■ Provided data
******************************

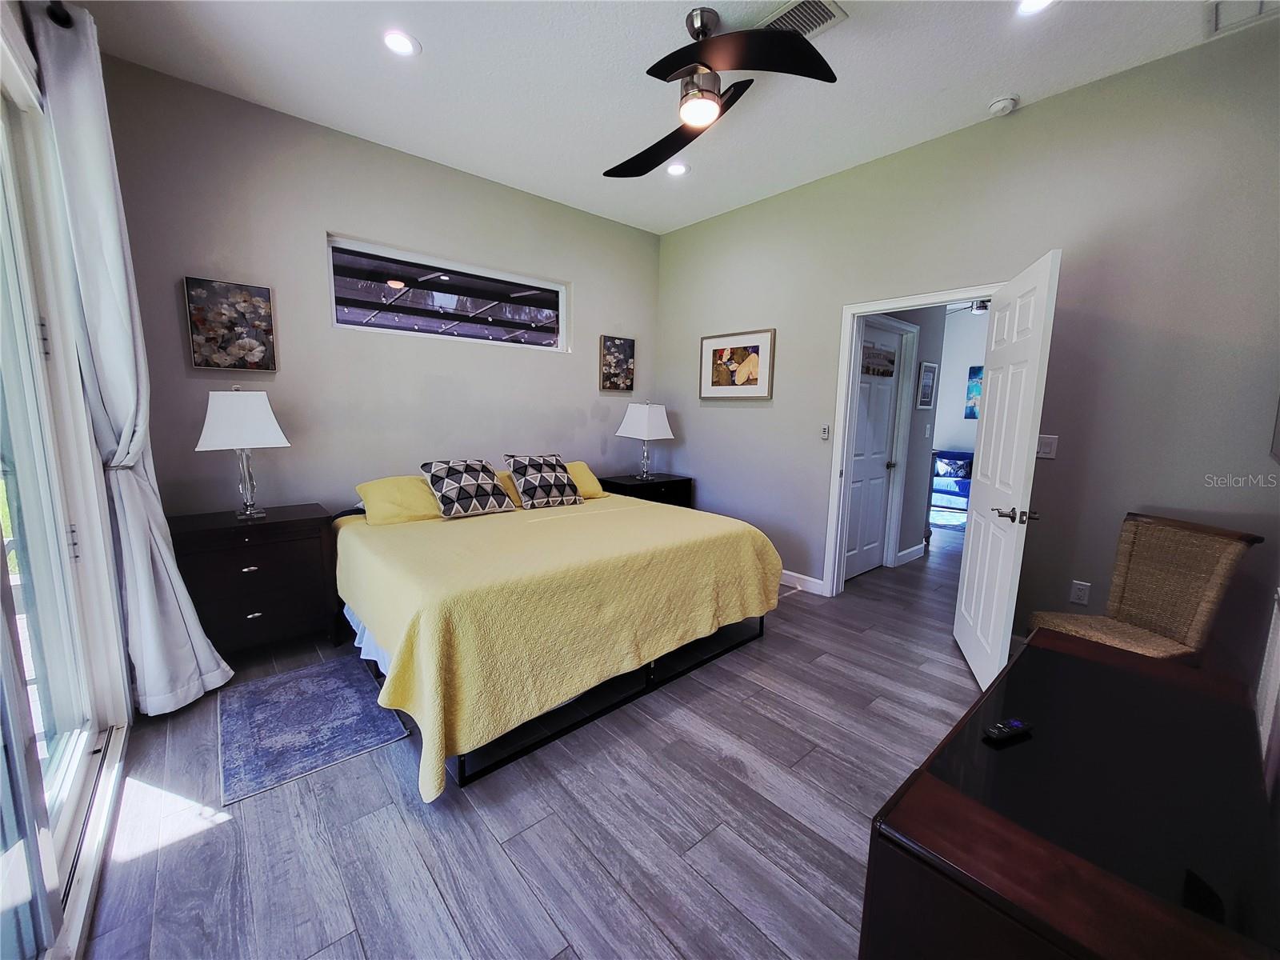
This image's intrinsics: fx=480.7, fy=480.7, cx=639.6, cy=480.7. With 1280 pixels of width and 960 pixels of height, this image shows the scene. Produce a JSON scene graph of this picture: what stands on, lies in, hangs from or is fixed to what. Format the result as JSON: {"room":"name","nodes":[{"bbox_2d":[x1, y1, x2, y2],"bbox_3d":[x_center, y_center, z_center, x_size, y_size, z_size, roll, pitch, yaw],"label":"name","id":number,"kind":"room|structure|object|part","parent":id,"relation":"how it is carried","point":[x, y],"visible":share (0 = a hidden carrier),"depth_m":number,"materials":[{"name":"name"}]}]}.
{"room":"bedroom","nodes":[
{"label":"bedroom","id":0,"kind":"room"},
{"bbox_2d":[0,2,133,959],"bbox_3d":[-1.393,-0.056,0.936,0.140,2.584,2.501,-6,11,-41],"label":"sliding glass door","id":1,"kind":"structure","parent":0,"point":[1,25],"depth_m":1.55,"materials":[{"name":"white"}]},
{"bbox_2d":[44,0,73,27],"bbox_3d":[-1.452,-1.501,0.842,0.151,0.077,2.438,-6,11,-41],"label":"curtain rod","id":2,"kind":"object","parent":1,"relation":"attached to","point":[65,14],"visible":0.55,"depth_m":1.68,"materials":[{"name":"black metal"}]},
{"bbox_2d":[26,3,233,716],"bbox_3d":[-2.077,-0.334,1.996,0.241,2.747,0.458,-6,11,-41],"label":"curtain","id":3,"kind":"object","parent":2,"relation":"hanging from","point":[170,563],"visible":0.94,"depth_m":1.92,"materials":[{"name":"white fabric"}]},
{"bbox_2d":[96,53,663,526],"bbox_3d":[-1.292,-0.701,3.674,3.946,3.038,0.141,-6,11,-41],"label":"back wall","id":4,"kind":"structure","parent":0,"point":[574,356],"depth_m":3.03,"materials":[{"name":"grey paint"}]},
{"bbox_2d":[183,276,277,371],"bbox_3d":[-2.280,-0.864,2.690,0.373,0.484,0.034,-6,11,-41],"label":"floral picture","id":5,"kind":"object","parent":4,"relation":"attached to","point":[266,299],"visible":0.99,"depth_m":2.67},
{"bbox_2d":[326,234,569,353],"bbox_3d":[-1.315,-1.295,3.554,1.714,0.563,0.091,-6,11,-41],"label":"window","id":6,"kind":"structure","parent":4,"relation":"in","point":[542,286],"depth_m":3.47,"materials":[{"name":"glass"}]},
{"bbox_2d":[598,335,635,391],"bbox_3d":[-0.209,-1.074,4.431,0.362,0.489,0.033,-6,11,-41],"label":"floral picture","id":7,"kind":"object","parent":4,"relation":"attached to","point":[618,356],"visible":0.99,"depth_m":4.41},
{"bbox_2d":[80,515,1001,959],"bbox_3d":[2.069,0.928,3.671,9.336,0.101,5.241,-6,11,-41],"label":"floor","id":8,"kind":"structure","parent":0,"point":[542,929],"depth_m":1.63,"materials":[{"name":"wood"}]},
{"bbox_2d":[165,503,340,661],"bbox_3d":[-2.122,0.565,2.684,0.702,0.769,0.480,-6,11,-41],"label":"nightstand","id":9,"kind":"object","parent":8,"relation":"on","point":[253,611],"visible":0.85,"depth_m":2.53,"materials":[{"name":"brown wood"}]},
{"bbox_2d":[195,388,290,520],"bbox_3d":[-2.111,-0.143,2.570,0.366,0.691,0.326,-6,11,-41],"label":"table lamp","id":10,"kind":"object","parent":9,"relation":"on","point":[271,418],"visible":0.99,"depth_m":2.47,"materials":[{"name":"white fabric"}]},
{"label":"lampshade","id":11,"kind":"part","parent":10,"relation":"part of","materials":[{"name":"white fabric"}]},
{"bbox_2d":[217,653,411,808],"bbox_3d":[-1.502,1.040,2.181,0.604,0.009,0.891,-6,11,-41],"label":"rug","id":12,"kind":"object","parent":8,"relation":"on","point":[330,682],"visible":0.99,"depth_m":2.07,"materials":[{"name":"blue carpet"}]},
{"bbox_2d":[329,472,785,800],"bbox_3d":[-0.494,0.572,2.928,2.228,0.743,1.905,-6,11,-41],"label":"bed","id":13,"kind":"object","parent":8,"relation":"on","point":[422,711],"visible":0.97,"depth_m":2.12,"materials":[{"name":"yellow fabric"}]},
{"bbox_2d":[356,475,442,525],"bbox_3d":[-1.434,0.110,3.089,0.645,0.259,0.411,-6,11,-41],"label":"yellow pillow","id":14,"kind":"object","parent":13,"relation":"on","point":[380,493],"visible":0.83,"depth_m":2.92,"materials":[{"name":"yellow fabric"}]},
{"bbox_2d":[420,458,511,518],"bbox_3d":[-1.144,0.039,3.166,0.499,0.344,0.352,-6,11,-41],"label":"patterned pillow","id":15,"kind":"object","parent":13,"relation":"on","point":[451,490],"visible":0.99,"depth_m":3.06,"materials":[{"name":"fabric"}]},
{"bbox_2d":[494,468,522,506],"bbox_3d":[-0.818,0.031,3.652,0.665,0.246,0.367,-6,11,-41],"label":"yellow pillow","id":16,"kind":"object","parent":13,"relation":"on","point":[505,474],"visible":0.21,"depth_m":3.44,"materials":[{"name":"fabric"}]},
{"bbox_2d":[504,452,583,509],"bbox_3d":[-0.711,-0.010,3.479,0.487,0.362,0.345,-6,11,-41],"label":"patterned pillow","id":17,"kind":"object","parent":13,"relation":"on","point":[534,485],"visible":0.99,"depth_m":3.38,"materials":[{"name":"fabric"}]},
{"bbox_2d":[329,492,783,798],"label":"bedspread","id":18,"kind":"object","parent":13,"relation":"on","point":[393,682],"visible":0.73,"depth_m":2.17,"materials":[{"name":"yellow fabric"}]},
{"bbox_2d":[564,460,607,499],"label":"yellow pillow","id":19,"kind":"object","parent":13,"relation":"on","point":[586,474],"visible":0.39,"depth_m":3.71,"materials":[{"name":"yellow fabric"}]},
{"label":"bed frame","id":20,"kind":"part","parent":13,"relation":"part of","materials":[{"name":"black metal"}]},
{"bbox_2d":[599,472,693,507],"bbox_3d":[0.050,0.339,4.460,0.750,0.732,0.504,-6,11,-41],"label":"nightstand","id":21,"kind":"object","parent":8,"relation":"on","point":[661,482],"visible":0.29,"depth_m":4.28,"materials":[{"name":"black wood"}]},
{"bbox_2d":[616,400,674,478],"bbox_3d":[0.046,-0.379,4.361,0.415,0.693,0.385,-6,11,-41],"label":"table lamp","id":22,"kind":"object","parent":21,"relation":"on","point":[658,418],"visible":0.99,"depth_m":4.25,"materials":[{"name":"white fabric"}]},
{"bbox_2d":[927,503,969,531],"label":"rug","id":23,"kind":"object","parent":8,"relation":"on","point":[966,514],"visible":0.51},
{"bbox_2d":[928,448,972,510],"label":"bed","id":24,"kind":"object","parent":8,"relation":"on","point":[942,490],"visible":0.44,"depth_m":6.73,"materials":[{"name":"blue fabric"}]},
{"bbox_2d":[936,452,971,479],"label":"throw pillow","id":25,"kind":"object","parent":24,"relation":"on","point":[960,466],"visible":0.76,"depth_m":6.80,"materials":[{"name":"blue fabric"}]},
{"bbox_2d":[860,624,1279,959],"bbox_3d":[1.068,0.911,1.169,1.321,0.628,0.554,-6,11,-41],"label":"dresser","id":26,"kind":"object","parent":8,"relation":"on","point":[1037,638],"visible":1,"depth_m":0.91,"materials":[{"name":"wood"}]},
{"bbox_2d":[983,717,1032,743],"bbox_3d":[0.879,0.594,1.151,0.129,0.019,0.034,-2,9,-21],"label":"remote control","id":27,"kind":"object","parent":26,"relation":"on","point":[1016,724],"visible":0.99,"depth_m":1.14,"materials":[{"name":"black plastic"}]},
{"bbox_2d":[1029,512,1262,663],"bbox_3d":[2.143,0.636,2.118,0.554,0.938,0.485,0,8,-10],"label":"wicker chair","id":28,"kind":"object","parent":8,"relation":"on","point":[1164,625],"visible":0.76,"depth_m":2.07,"materials":[{"name":"brown wicker"}]},
{"bbox_2d":[74,0,1255,234],"bbox_3d":[0.216,-1.966,1.808,4.165,0.112,4.635,-6,11,-41],"label":"ceiling","id":29,"kind":"structure","parent":0,"point":[990,87],"depth_m":2.36,"materials":[{"name":"white paint"}]},
{"bbox_2d":[381,29,419,56],"bbox_3d":[-1.095,-1.986,2.186,0.173,0.011,0.174,-6,11,-41],"label":"recessed light","id":30,"kind":"object","parent":29,"relation":"in","point":[398,44],"visible":0.99,"depth_m":2.18,"materials":[{"name":"white"}]},
{"bbox_2d":[665,161,689,176],"bbox_3d":[0.257,-2.160,3.334,0.175,0.015,0.176,-6,11,-41],"label":"recessed light","id":31,"kind":"object","parent":29,"relation":"in","point":[677,170],"visible":0.99,"depth_m":3.33,"materials":[{"name":"white"}]},
{"bbox_2d":[604,1,838,176],"bbox_3d":[0.236,-1.756,2.067,1.042,0.380,1.128,1,8,-1],"label":"ceiling fan","id":32,"kind":"object","parent":29,"relation":"hanging from","point":[671,68],"visible":0.99,"depth_m":1.96,"materials":[{"name":"black metal"}]},
{"bbox_2d":[762,0,847,38],"bbox_3d":[0.651,-1.935,2.016,0.261,0.014,0.328,-6,11,-41],"label":"air vent","id":33,"kind":"object","parent":29,"relation":"in","point":[794,9],"visible":0.73,"depth_m":2.00,"materials":[{"name":"white metal"}]},
{"bbox_2d":[987,95,1018,115],"bbox_3d":[1.922,-1.981,2.550,0.127,0.041,0.127,-6,11,-41],"label":"smoke detector","id":34,"kind":"object","parent":29,"relation":"attached to","point":[998,106],"visible":0.99,"depth_m":2.52,"materials":[{"name":"white plastic"}]},
{"bbox_2d":[1016,0,1054,14],"bbox_3d":[1.575,-1.897,1.889,0.175,0.011,0.177,-6,11,-41],"label":"recessed light","id":35,"kind":"object","parent":29,"relation":"in","point":[1029,4],"visible":0.98,"depth_m":1.93,"materials":[{"name":"white"}]},
{"bbox_2d":[1204,0,1279,35],"bbox_3d":[2.406,-1.872,1.836,0.362,0.017,0.309,-6,11,-41],"label":"ceiling vent","id":36,"kind":"object","parent":29,"relation":"in","point":[1218,6],"visible":1,"depth_m":1.94,"materials":[{"name":"white"}]},
{"bbox_2d":[876,301,979,563],"bbox_3d":[2.725,-0.681,4.411,1.821,2.836,0.437,-6,11,-41],"label":"hallway wall","id":37,"kind":"structure","parent":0,"point":[918,445],"depth_m":4.49,"materials":[{"name":"grey paint"}]},
{"bbox_2d":[843,318,904,582],"bbox_3d":[1.886,-0.211,3.933,0.810,2.033,0.103,-6,11,-41],"label":"hallway door","id":38,"kind":"structure","parent":37,"relation":"in","point":[883,434],"depth_m":4.00,"materials":[{"name":"white paint"}]},
{"bbox_2d":[860,341,896,377],"bbox_3d":[1.939,-0.985,3.928,0.610,0.242,0.019,-6,11,-41],"label":"door sign","id":39,"kind":"object","parent":38,"relation":"attached to","point":[891,362],"visible":0.9,"depth_m":3.93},
{"bbox_2d":[895,542,926,565],"bbox_3d":[2.553,0.692,4.499,0.990,0.106,0.018,-6,11,-41],"label":"hallway baseboard","id":40,"kind":"structure","parent":37,"relation":"attached to","point":[913,550],"depth_m":4.51,"materials":[{"name":"white paint"}]},
{"bbox_2d":[916,361,937,409],"bbox_3d":[2.618,-0.868,4.390,0.318,0.411,0.023,-6,11,-41],"label":"hallway picture","id":41,"kind":"object","parent":37,"relation":"attached to","point":[929,370],"visible":0.98,"depth_m":4.37},
{"bbox_2d":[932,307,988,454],"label":"hallway far wall","id":42,"kind":"structure","parent":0,"point":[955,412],"depth_m":7.24,"materials":[{"name":"white paint"}]},
{"bbox_2d":[964,366,983,418],"bbox_3d":[5.101,-1.269,6.969,0.033,0.760,0.650,-6,11,-41],"label":"painting","id":43,"kind":"object","parent":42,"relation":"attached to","point":[974,372],"visible":0.47,"depth_m":7.12},
{"bbox_2d":[654,19,1279,690],"bbox_3d":[1.581,-0.607,3.332,0.130,3.017,4.312,-6,11,-41],"label":"right wall","id":44,"kind":"structure","parent":0,"point":[727,421],"depth_m":2.48,"materials":[{"name":"grey paint"}]},
{"bbox_2d":[699,328,775,399],"bbox_3d":[0.794,-0.965,4.061,0.030,0.544,0.758,-6,11,-41],"label":"framed picture","id":45,"kind":"object","parent":44,"relation":"attached to","point":[732,350],"visible":1,"depth_m":4.02},
{"bbox_2d":[780,568,825,594],"bbox_3d":[0.838,0.706,4.236,0.016,0.107,1.903,-6,11,-41],"label":"baseboard","id":46,"kind":"structure","parent":44,"relation":"attached to","point":[798,577],"depth_m":3.75,"materials":[{"name":"white paint"}]},
{"bbox_2d":[819,424,830,439],"bbox_3d":[1.358,-0.359,3.533,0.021,0.108,0.062,-6,11,-41],"label":"light switch","id":47,"kind":"object","parent":44,"relation":"attached to","point":[825,431],"visible":0.99,"depth_m":3.52,"materials":[{"name":"white plastic"}]},
{"bbox_2d":[823,284,999,601],"bbox_3d":[1.792,-0.125,3.203,0.171,2.102,0.997,-6,11,-41],"label":"door frame","id":48,"kind":"structure","parent":44,"relation":"attached to","point":[881,307],"depth_m":3.45,"materials":[{"name":"white paint"}]},
{"bbox_2d":[954,249,1061,690],"bbox_3d":[1.867,-0.001,2.510,0.168,2.045,0.815,4,9,21],"label":"open door","id":49,"kind":"structure","parent":48,"relation":"attached to","point":[963,609],"depth_m":2.35,"materials":[{"name":"white paint"}]},
{"bbox_3d":[1.764,0.159,2.271,0.165,0.066,0.151,4,9,21],"label":"lever handle","id":50,"kind":"part","parent":49,"relation":"part of","materials":[{"name":"metal"}]},
{"bbox_2d":[1035,434,1058,458],"bbox_3d":[2.198,-0.184,2.609,0.013,0.120,0.109,-6,11,-41],"label":"light switch","id":51,"kind":"object","parent":44,"relation":"attached to","point":[1048,445],"visible":0.81,"depth_m":2.60,"materials":[{"name":"white plastic"}]},
{"bbox_2d":[1068,579,1091,605],"bbox_3d":[2.337,0.593,2.552,0.009,0.118,0.071,-6,11,-41],"label":"wall socket","id":52,"kind":"object","parent":44,"relation":"attached to","point":[1082,595],"visible":0.99,"depth_m":2.55,"materials":[{"name":"white plastic"}]},
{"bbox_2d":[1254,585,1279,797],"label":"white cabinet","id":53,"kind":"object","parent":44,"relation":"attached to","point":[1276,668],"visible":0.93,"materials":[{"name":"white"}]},
{"bbox_2d":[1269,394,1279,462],"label":"television","id":54,"kind":"object","parent":44,"relation":"attached to","point":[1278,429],"visible":1,"depth_m":1.83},
{"bbox_2d":[947,298,991,314],"bbox_3d":[4.098,-2.172,5.672,1.144,0.396,1.152,-6,11,-41],"label":"hallway ceiling fan","id":55,"kind":"object","parent":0,"point":[979,307],"visible":0.45,"depth_m":5.67,"materials":[{"name":"metal"}]}
]}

******************************

Look through the data and show every line containing "hanging".

■ Answer space
{"bbox_2d":[26,3,233,716],"bbox_3d":[-2.077,-0.334,1.996,0.241,2.747,0.458,-6,11,-41],"label":"curtain","id":3,"kind":"object","parent":2,"relation":"hanging from","point":[170,563],"visible":0.94,"depth_m":1.92,"materials":[{"name":"white fabric"}]},
{"bbox_2d":[604,1,838,176],"bbox_3d":[0.236,-1.756,2.067,1.042,0.380,1.128,1,8,-1],"label":"ceiling fan","id":32,"kind":"object","parent":29,"relation":"hanging from","point":[671,68],"visible":0.99,"depth_m":1.96,"materials":[{"name":"black metal"}]},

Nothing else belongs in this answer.